Evan Halper and Chris Megerian of the Los Angeles Times are basically correct when they say that Hillary Clinton is aggressively courting Republican voters but not actually doing much of anything on the policy front to throw them a bone. There are so many disaffected Republicans who are willing and even eager to disavow Trump that the Clinton campaign has a scheduling problem giving each faction its due. Yesterday it was 30 ex-House members signing an open letter against Trump. Before that, it was ex-Virginia Senator John Warner coming out against him. Back in August, there were 50 Republican foreign policy veterans who signed an open letter against Trump. Mitt Romney is against Trump. The whole Bush family appears to be against him. John McCain only feigns his support. There’s even a Clinton campaign website where ordinary citizens can go declare that they are “Republicans against Trump.”

Yet, the balance of polling data indicates that most Republican voters are either staying put or flirting with Gary Johnson.

For all her marketing to Republicans, Clinton has done little to pivot her agenda in their direction. She has been unapologetic about continuing the policies of Obama, which conservatives detest. She has vowed to nominate justices who would put the Supreme Court under liberal control for decades, filling Republican voters with dread. She would grow government, expand Obamacare and champion abortion rights.

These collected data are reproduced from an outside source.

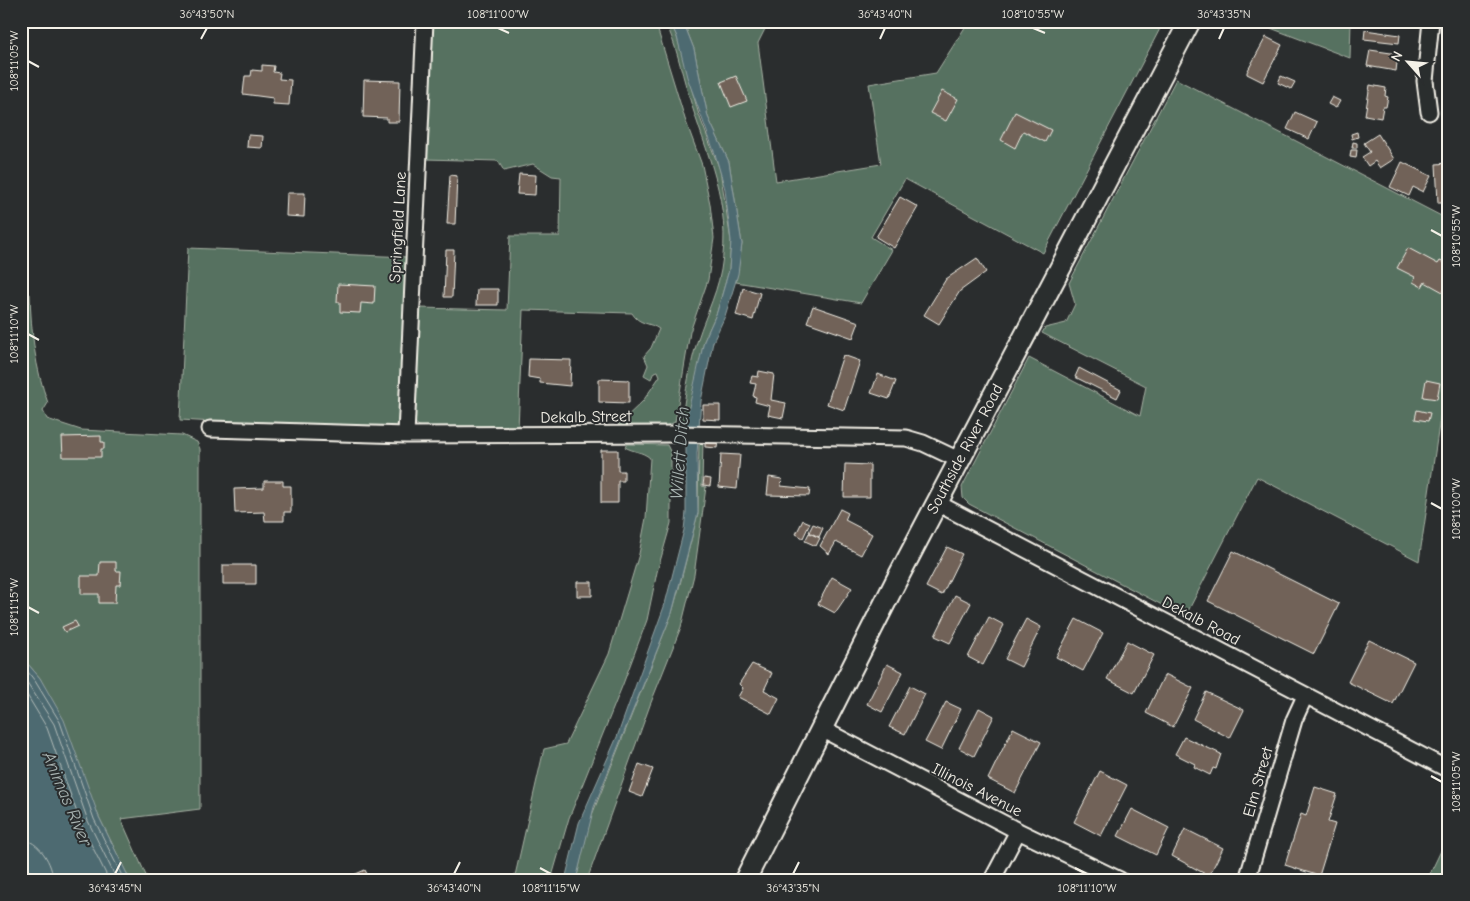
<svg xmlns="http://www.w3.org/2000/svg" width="1470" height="901" font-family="'Comic Neue',sans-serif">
<rect width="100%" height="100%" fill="#2a2d2e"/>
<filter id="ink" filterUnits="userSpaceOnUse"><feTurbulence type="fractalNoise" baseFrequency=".02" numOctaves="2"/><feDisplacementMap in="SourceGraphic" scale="10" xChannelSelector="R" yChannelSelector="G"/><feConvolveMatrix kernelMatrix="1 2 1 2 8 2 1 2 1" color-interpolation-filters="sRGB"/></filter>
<g filter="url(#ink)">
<path fill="#577160" stroke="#a6b1a4" d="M430 21H655L685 119 702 165 710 204 714 238 708 280 690 332 675 422 666 426 618 425 643 401 660 376 658 371 654 372 651 379 644 375 648 365 644 356 651 348 659 329C649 322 639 325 632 313L523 310 518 429 422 428 415 423 413 419 418 308 507 310 510 236H560L561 177 552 176 533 164 504 171 498 161 425 159Z
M665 21H670L677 37 699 115 720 170 731 241 729 270 717 312 704 341 686 429 681 428C684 402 688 375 695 349 702 322 716 298 721 270 733 202 706 155 688 93 680 67 677 47 665 21Z
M683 21H783L768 23 758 43 776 181 881 164 869 84 936 73 969 21H1164L1043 253 905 179 871 237 892 250 861 303 736 282 742 244 729 162 708 117 694 49Z
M1252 21H1351L1350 58Z
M1176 79 1449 220V357L1419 561 1257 477 1185 617 969 504 963 498 962 487 1029 358 1140 416 1146 386 1042 333 1045 328 1066 323 1075 304 1069 283Z
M188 248 408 257 398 424 389 428 266 425 180 420Z
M30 294C31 332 35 368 48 403L43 411 47 419 81 430 182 435 197 442 200 449V809L121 819 148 880H130L99 817 40 678 21 656V389L24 378 21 298Z
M703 439 702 486 706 487 694 575 681 627 650 705 587 880H576L590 820 672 613 679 588 698 513 699 440Z
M627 444 667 445 671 453V523L657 572 647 620 623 684 569 818 551 880H514L544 749 566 744 609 654 639 554 646 518 650 458C642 451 633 452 625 447Z
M1449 834V880H1427Z
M21 854 35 880H21Z"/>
<path fill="#4d6a71" stroke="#90a0a1" d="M670 21H683L694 49 708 117 729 162 742 244 738 274 725 316 713 342 701 401 697 453 698 513 672 613 594 807 576 880H565L579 823 617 737 665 604 684 530 686 512V420L704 341 717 312 729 270 731 241 725 189 715 154 687 77 677 37Z
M21 656 40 678 64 720 99 817 130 880H35L21 854Z"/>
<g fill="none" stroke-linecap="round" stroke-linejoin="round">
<path stroke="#b1bbb8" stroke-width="1" d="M21 663 35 681 60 722 94 819 124 880
M21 673 54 724 88 821 117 880
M21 685 47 728 81 824 109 880
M21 839C39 840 53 864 53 880"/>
</g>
<path fill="#716258" stroke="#f4f1e8" d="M1365 30 1400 35 1399 43 1364 39Z
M1266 37 1282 45 1263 82 1247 74V72Z
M1370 50 1398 54 1396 71 1367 66Z
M262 65 274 66 273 72 280 73 279 79 291 80 289 105 273 104V98L243 94 245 76H251L252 70 262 71Z
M736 76 747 101 731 107 721 82Z
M1281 76 1295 82 1291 89 1278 83Z
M364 80 400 81 399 122H387V118L363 117Z
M1370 85 1386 88 1385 96 1388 97 1386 107H1383L1381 118 1365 115Z
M942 91 958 99 946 121 930 113Z
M1332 97 1340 101 1336 108 1328 104Z
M1015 112 1051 130 1045 142 1023 131 1015 148 1001 140Z
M1295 112 1317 122 1309 139 1287 129Z
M1357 132 1358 137 1352 139 1351 134Z
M1378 134 1394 159 1380 168 1375 161 1368 166 1362 157 1370 152 1364 143Z
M248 135 263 136 262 148 247 147Z
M1353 142 1357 143V148H1352Z
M1351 150H1357L1356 158 1350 157Z
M1402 162 1431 176 1423 192 1413 187 1409 196 1390 187Z
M1449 163V203H1438L1436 164Z
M519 174 536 175 535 195 517 194Z
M450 175 457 176 455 224H447Z
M287 193H305L304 217 286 216Z
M900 197 918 207 894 248 876 237Z
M1408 248 1438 264 1440 261 1449 265V281L1443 292 1425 282 1422 287 1413 282 1415 277 1397 268Z
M446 250H454L452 297H444Z
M977 258 986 272 960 291 939 324 924 315 946 279Z
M338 284 375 286 374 304 361 303 360 313 340 312V302H337Z
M743 288 760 293 753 320 736 315Z
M477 289H498V305H476Z
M813 306 859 322 853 338 807 322Z
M843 355 860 361 844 410 827 404Z
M529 359 571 360 570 386 540 383V379L528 377Z
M1079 368 1121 390 1117 398 1075 377Z
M759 371 774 374 771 400 786 403 783 418 768 415 770 406 755 402 756 397 753 396 756 384 750 383 752 376 758 377Z
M878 374 896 381 889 399 871 393Z
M599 379 629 380V403L599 402Z
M1426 380 1440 383 1437 399 1423 397Z
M703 405H720V420L703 419Z
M1417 410 1430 413 1428 421 1415 419Z
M101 436V442H104V449H101V457H63L62 437Z
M705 440 718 441 717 448 705 447Z
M601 450H618V471H624V481H618V503H601Z
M721 454 740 455 737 489 719 487Z
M845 464 870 465V497H844Z
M769 477 782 479 781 486 810 489 809 496 767 495Z
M704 478 711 479 710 486 703 485Z
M264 481H283V486H291V512H284V521H265L264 512 235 513 234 489 264 488Z
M840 509 848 513 845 520 872 534 861 555 836 542 829 554 820 546Z
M803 520 810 523 803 538 796 534Z
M813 524 823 528 819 537 809 532Z
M809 533 820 538 816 546 805 541Z
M947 547 962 554 942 595 926 587Z
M1233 551 1339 604 1314 654 1208 601Z
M100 562H116V571H121L120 585H116L115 603H99V594H81V576H99Z
M223 565H256V584H223Z
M832 577 852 588 835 613 818 604Z
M577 582H592V596H577Z
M955 595 971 603 950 643 935 636Z
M989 617 1004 625 983 665 968 657Z
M1026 619 1041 627 1021 667 1005 659Z
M1076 619 1103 633 1083 671 1056 657Z
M75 621 78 626 65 632 62 627Z
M1369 640 1414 662 1393 704 1348 682Z
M1127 641 1154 655 1134 693 1107 679Z
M752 664 772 673 764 690 779 698 771 714 738 697 743 688 739 684Z
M887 664 903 672 882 712 867 704Z
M1165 674 1193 688 1173 727 1146 713Z
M910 686 925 694 905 734 889 727Z
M1206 692 1244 710 1230 738 1193 719Z
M946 702 961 709 941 750 925 742Z
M979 708 994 716 974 756 959 748Z
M1013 728 1041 742 1015 793 988 779Z
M1184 737 1221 754 1216 769 1213 768 1210 775 1194 767 1195 764 1175 754Z
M639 764 653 769 642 797 629 792Z
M1100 771 1127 785 1101 836 1074 822Z
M1315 787 1337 794 1328 822 1335 824 1319 876 1285 865 1301 814 1306 816Z
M1132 809 1169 828 1156 855 1118 836Z
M1185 829 1223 848 1209 876 1172 856Z
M365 870 369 878 342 880Z"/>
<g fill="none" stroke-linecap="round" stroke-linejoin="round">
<defs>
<path id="minor" d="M1429 112 1425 81 1431 21
M210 429 406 435 677 434 906 438 923 443 959 460
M406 435 425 21
M937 503 1449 770
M820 728 1018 831 1120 880
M992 880 1018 831
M1247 880 1294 720 1305 696"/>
<path id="secondary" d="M745 880 896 581 1190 21"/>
</defs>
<use href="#minor" stroke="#f4f1e8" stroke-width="19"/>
<use href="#secondary" stroke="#f4f1e8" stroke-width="24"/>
<use href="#minor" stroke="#2a2d2e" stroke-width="15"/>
<use href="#secondary" stroke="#2a2d2e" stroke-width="20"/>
</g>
</g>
<path fill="none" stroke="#f4f1e8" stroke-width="2" d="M498 28 509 33M1033 28 1045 33M201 39 207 28M880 39 885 28M1219 39 1224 28M28 61 39 67M1431 230 1442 236M28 334 39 340M1431 503 1442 509M28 607 39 613M1431 776 1442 782M540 868 551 874M1075 868 1087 874M115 874 121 862M454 874 460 862M793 874 799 862"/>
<g text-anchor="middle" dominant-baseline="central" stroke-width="4" stroke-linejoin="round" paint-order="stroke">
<g font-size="16" fill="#f4f1e8" stroke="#2a2d2e">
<text transform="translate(398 227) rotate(-87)">Springfield Lane</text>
<text transform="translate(586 417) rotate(-1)">Dekalb Street</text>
<text transform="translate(965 449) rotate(-62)">Southside River Road</text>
<text transform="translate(1201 621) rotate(28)">Dekalb Road</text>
<text transform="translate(1258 782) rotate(-74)">Elm Street</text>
<text transform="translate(977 790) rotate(27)">Illinois Avenue</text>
</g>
<g font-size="18" font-style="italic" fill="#a9b4b2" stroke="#2a2d2e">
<text transform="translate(680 453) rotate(-86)">Willett Ditch</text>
<text transform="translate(67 799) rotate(67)">Animas River</text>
</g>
</g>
<rect width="1470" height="901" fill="none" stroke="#2a2d2e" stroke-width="55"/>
<g transform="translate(1408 62) rotate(297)" stroke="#2a2d2e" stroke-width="4" paint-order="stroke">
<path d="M0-4L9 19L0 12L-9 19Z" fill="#f4f1e8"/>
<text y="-8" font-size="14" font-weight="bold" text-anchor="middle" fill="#f4f1e8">N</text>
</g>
<rect x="28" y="28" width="1414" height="846" fill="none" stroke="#f4f1e8" stroke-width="2"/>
<g font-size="12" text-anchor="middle" fill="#f4f1e8">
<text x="207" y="18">36°43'50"N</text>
<text x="498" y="18">108°11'00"W</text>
<text x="885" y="18">36°43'40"N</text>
<text x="1033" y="18">108°10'55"W</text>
<text x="1224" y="18">36°43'35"N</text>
<text transform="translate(14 61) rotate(-90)" y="4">108°11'05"W</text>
<text transform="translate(1456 236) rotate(-90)" y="4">108°10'55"W</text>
<text transform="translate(14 334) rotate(-90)" y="4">108°11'10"W</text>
<text transform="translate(1456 509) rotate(-90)" y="4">108°11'00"W</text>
<text transform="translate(14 607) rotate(-90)" y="4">108°11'15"W</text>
<text transform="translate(1456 782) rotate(-90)" y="4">108°11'05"W</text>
<text x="115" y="892">36°43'45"N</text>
<text x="454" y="892">36°43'40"N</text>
<text x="551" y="892">108°11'15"W</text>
<text x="793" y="892">36°43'35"N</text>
<text x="1087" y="892">108°11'10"W</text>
</g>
</svg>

“She hasn’t done much to throw conservatives a bone,” said Charlie Sykes, a conservative talk radio host in Wisconsin. A vocal member of the “Never Trump” movement, Sykes finds himself tangling with his listeners constantly. “They are lining up with their noses held to vote for him,” he said.

Sykes said he is still waiting for Clinton to reach out to Republicans with a “Sister Souljah moment” — a reference to the time Bill Clinton impressed social conservatives with a provocative remark before Jesse Jackson’s Rainbow Coalition. In the 1992 incident, Clinton repudiated a hip-hop artist’s take on black-on-white violence.

Hillary Clinton is unlikely to deliver such a moment. Instead, she is taking a far more cautious approach, one that avoids offending the progressive voters who were the backbone of President Obama’s electoral coalition and who rallied around her primary opponent, Vermont Sen. Bernie Sanders.

I’m skeptical that Clinton’s efforts and these high profile Republican defections aren’t having any impact. It may just be that it’s hard to isolate small impacts among all the statistical noise. Suburban women, for example, have already been identified as one group that is defecting from the GOP in significant numbers. But it’s hard to say how much that is explained by the lure of a woman president or the boorishness and sexism of her opponent. If it’s also the case that these more moderate Republicans are swayed by establishment Republican denunciations, it could be impossible to tell from the polling data.

Anecdotally, as a resident of the Philly suburbs, I live among a lot of Romney voters (of both genders) who will not be voting for Trump. These folks are less likely to get their news from right-wing sources and they’re not doctrinaire conservatives. They actually read newspapers and care what David Brooks or George Will has to say. When they see that Poppy Bush may be voting for Clinton, that actually means something to them. The question is, how many more of them are gettable but still holding out because they prefer a generic Republican to a generic Democrat? Could Clinton make inroads by signaling that she agrees with them about some of the shortcomings of her base?

Progressives don’t like it when Democrats pander to Republicans. If President Obama says something nice about Ronald Reagan, that’s hard to forgive. If Michelle poses for a picture with Dubya, that’s like waterboarding a terrorist with her own gag and bucket. Half of them are convinced that Clinton has or will triangulate them to death.

So far, though, it’s hard to identify any concessions she’s made to the right. There have been no Sister Souljah moments. Most of her natural appeal to the right hasn’t come from movement on her part but simply through Trump breaking with conservative orthodoxy. So, for example, a Republican would naturally feel more comfortable with Clinton’s position on Russia than with this:

Perhaps Clinton can find some areas to broaden her appeal to soft Republicans, but so far progressives don’t have much to complain about. Still, maybe the dumbest thing in left-wing politics is the idea that you don’t want to win by too much.